Au cours des phases aiguës d’une infection, on sait que certaines personnes présentent des altérations cognitives ou comportementales. De nombreuses recherches ont été menées sur la corrélation entre la schizophrénie et la toxoplasmose, mais on se demande malgré tout si ce parasite peut être lié à ces types de troubles neuropsychologiques.
De nouvelles recherches, menées par une équipe de l’université de Leeds et de l’université de Toulouse, présentent une hypothèse pour expliquer comment ce type d’infection parasitaire pourrait influencer certains troubles neurologiques, et modifier le comportement des gens.
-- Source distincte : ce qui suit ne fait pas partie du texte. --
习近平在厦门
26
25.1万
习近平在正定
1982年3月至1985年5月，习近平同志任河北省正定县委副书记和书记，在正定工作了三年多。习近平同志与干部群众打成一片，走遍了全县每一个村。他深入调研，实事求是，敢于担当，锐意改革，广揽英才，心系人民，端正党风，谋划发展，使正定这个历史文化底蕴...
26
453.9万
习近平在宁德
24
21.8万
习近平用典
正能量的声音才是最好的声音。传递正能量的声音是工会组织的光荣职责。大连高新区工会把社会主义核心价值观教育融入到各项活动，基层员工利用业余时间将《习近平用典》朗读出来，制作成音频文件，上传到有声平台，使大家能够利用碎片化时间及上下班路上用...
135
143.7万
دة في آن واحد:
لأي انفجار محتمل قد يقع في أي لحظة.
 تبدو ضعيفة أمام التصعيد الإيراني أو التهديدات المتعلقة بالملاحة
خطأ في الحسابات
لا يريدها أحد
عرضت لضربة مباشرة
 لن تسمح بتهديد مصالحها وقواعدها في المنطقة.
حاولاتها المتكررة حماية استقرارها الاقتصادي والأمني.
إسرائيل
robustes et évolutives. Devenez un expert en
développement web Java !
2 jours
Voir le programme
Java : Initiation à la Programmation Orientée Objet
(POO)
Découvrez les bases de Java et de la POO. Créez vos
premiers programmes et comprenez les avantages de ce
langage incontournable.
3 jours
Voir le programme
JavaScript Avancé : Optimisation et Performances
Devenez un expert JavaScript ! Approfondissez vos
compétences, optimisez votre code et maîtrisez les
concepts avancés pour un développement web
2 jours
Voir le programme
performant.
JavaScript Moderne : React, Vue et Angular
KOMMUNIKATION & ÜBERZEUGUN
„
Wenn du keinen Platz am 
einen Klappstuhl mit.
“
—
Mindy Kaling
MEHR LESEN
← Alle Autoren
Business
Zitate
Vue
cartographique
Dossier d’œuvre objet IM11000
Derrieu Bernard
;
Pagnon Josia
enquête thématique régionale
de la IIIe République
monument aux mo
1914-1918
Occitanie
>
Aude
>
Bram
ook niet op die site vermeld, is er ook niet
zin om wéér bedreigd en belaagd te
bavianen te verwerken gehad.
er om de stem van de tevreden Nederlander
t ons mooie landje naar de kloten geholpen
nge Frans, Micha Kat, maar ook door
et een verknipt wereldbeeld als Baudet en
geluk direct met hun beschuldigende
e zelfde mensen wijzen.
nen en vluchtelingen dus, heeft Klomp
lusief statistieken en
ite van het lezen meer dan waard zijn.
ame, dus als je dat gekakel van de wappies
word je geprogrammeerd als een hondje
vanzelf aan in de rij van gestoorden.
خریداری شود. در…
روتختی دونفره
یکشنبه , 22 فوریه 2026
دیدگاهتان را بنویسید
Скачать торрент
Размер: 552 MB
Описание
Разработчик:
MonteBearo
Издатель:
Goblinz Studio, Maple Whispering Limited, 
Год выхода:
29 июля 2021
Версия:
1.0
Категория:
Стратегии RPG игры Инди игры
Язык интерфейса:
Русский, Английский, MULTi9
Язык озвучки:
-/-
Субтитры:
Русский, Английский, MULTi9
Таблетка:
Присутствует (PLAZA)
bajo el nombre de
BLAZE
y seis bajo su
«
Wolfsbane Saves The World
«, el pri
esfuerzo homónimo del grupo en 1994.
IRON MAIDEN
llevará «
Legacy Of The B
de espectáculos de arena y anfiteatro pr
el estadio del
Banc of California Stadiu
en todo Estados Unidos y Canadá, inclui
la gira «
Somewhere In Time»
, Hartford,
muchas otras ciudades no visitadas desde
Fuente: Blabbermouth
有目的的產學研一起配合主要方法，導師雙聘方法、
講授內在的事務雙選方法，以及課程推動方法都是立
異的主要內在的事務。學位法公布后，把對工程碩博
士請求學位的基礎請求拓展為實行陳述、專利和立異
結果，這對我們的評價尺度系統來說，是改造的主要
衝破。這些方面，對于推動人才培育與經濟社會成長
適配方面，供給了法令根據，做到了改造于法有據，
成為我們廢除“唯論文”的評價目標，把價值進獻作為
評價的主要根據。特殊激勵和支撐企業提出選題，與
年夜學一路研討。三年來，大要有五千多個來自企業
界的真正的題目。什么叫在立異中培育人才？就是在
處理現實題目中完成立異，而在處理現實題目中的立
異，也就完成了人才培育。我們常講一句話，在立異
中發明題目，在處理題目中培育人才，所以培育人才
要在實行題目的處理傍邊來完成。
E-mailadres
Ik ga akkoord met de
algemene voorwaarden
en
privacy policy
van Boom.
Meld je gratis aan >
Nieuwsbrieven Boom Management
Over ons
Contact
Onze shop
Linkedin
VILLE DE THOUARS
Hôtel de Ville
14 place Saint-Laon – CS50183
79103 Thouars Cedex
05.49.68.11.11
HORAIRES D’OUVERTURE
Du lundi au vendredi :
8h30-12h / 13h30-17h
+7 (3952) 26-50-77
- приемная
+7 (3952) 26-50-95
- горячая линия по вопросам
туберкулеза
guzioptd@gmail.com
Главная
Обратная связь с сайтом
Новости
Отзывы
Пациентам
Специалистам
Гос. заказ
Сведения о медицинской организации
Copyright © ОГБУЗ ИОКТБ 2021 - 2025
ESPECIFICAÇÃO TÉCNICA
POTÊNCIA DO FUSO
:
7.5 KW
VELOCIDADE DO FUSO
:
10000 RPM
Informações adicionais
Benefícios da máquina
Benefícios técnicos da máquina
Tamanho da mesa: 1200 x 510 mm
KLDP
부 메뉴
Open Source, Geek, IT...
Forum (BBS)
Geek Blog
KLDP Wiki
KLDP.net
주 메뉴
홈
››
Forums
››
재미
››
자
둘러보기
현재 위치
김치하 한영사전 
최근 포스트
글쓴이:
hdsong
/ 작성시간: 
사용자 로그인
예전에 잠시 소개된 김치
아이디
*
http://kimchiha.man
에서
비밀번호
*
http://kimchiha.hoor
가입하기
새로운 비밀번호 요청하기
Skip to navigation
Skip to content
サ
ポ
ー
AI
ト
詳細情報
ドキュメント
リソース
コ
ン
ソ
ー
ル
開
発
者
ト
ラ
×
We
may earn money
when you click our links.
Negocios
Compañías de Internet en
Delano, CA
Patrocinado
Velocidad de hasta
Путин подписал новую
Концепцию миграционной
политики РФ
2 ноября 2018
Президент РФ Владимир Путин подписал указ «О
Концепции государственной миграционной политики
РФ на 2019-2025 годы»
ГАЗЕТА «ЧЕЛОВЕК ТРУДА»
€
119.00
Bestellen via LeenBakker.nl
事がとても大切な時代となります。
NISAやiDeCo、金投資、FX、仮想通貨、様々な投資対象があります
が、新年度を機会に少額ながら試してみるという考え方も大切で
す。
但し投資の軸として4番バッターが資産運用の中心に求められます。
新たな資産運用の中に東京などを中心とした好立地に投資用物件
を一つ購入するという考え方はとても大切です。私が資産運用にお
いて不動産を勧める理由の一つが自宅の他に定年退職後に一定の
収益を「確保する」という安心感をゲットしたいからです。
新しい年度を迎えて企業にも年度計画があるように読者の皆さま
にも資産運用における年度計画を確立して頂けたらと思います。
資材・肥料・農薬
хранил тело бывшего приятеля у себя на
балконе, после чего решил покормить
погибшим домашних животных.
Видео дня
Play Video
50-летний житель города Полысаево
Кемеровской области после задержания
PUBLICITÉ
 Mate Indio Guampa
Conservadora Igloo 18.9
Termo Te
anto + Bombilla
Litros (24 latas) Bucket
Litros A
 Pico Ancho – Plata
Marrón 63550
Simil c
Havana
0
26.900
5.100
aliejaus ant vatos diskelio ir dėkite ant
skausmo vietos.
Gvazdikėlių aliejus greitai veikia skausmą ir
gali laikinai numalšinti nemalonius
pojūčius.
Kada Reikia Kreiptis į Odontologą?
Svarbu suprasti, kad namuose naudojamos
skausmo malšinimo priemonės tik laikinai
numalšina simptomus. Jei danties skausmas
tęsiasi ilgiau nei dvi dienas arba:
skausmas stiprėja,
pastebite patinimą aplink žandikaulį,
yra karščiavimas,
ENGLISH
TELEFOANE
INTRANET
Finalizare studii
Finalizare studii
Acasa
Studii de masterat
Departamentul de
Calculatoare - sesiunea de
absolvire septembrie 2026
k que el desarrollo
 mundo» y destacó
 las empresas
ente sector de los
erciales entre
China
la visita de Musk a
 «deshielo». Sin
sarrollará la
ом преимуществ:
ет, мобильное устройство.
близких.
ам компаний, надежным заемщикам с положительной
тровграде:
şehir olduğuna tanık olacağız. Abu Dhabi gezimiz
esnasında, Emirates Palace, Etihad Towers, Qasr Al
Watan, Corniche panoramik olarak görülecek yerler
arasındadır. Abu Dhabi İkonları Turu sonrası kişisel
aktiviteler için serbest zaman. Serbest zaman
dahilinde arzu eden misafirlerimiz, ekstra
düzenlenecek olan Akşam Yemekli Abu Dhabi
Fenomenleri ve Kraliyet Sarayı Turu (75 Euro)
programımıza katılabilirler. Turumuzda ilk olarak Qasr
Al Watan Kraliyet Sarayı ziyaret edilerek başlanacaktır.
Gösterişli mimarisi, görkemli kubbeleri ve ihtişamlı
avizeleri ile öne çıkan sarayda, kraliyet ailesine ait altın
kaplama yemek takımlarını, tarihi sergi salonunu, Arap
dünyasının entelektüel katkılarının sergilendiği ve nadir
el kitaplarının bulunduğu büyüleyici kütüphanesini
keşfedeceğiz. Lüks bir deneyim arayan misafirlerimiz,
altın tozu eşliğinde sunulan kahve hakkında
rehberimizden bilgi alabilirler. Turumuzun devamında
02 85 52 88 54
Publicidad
Un article dans cette étude, apporte de nouvelles connaissances sur la manière dont les changements neurophysiologiques influencent le comportement et indique de nouvelles cibles de recherche thérapeutique.

Deux théories

« Notre vision relie les deux théories opposées sur la façon dont T. gondii modifie le comportement de l’hôte, et cela pourrait s’appliquer à d’autres infections du système nerveux », explique Glenn McConkey, responsable de cette nouvelle recherche. « Une école croit que les changements de comportement sont provoqués par la réponse immunitaire à l’infection et l’autre que les changements sont dus à l’altération des neurotransmetteurs ».
Cette nouvelle recherche suggère que l’infection par ce parasite responsable de la toxoplasmose, régule à la baisse un neurotransmetteur appelé norépinéphrine. Celle-ci déclenche ensuite des mécanismes pro-inflammatoires dans les cellules du cerveau en supprimant les processus de signalisation plutôt que de contrôler les réponses immunitaires. On pense que les changements comportementaux et cognitifs qui en résultent sont dus à une augmentation de la neuroinflammation.
Pour aller de l’avant, des travaux supplémentaires sont nécessaires pour comprendre si le rétablissement de la signalisation de la noradrénaline peut soit prévenir, soit inverser ces anomalies comportementales associées à une infection parasitaire. Des cibles médicamenteuses potentielles pourraient être développées pour moduler cette voie et traiter un certain nombre d’affections neurologiques, qui sont sous-tendues par une neuroinflammation.

De futurs traitements antipsychotiques

« Cette recherche contribuera à répondre au grand besoin de comprendre comment l’inflammation du cerveau est liée à la cognition, ce qui est essentiel pour le développement futur des traitements antipsychotiques », déclare M. McConkey.
Cette recherche a été publiée dans Trends in Immunology.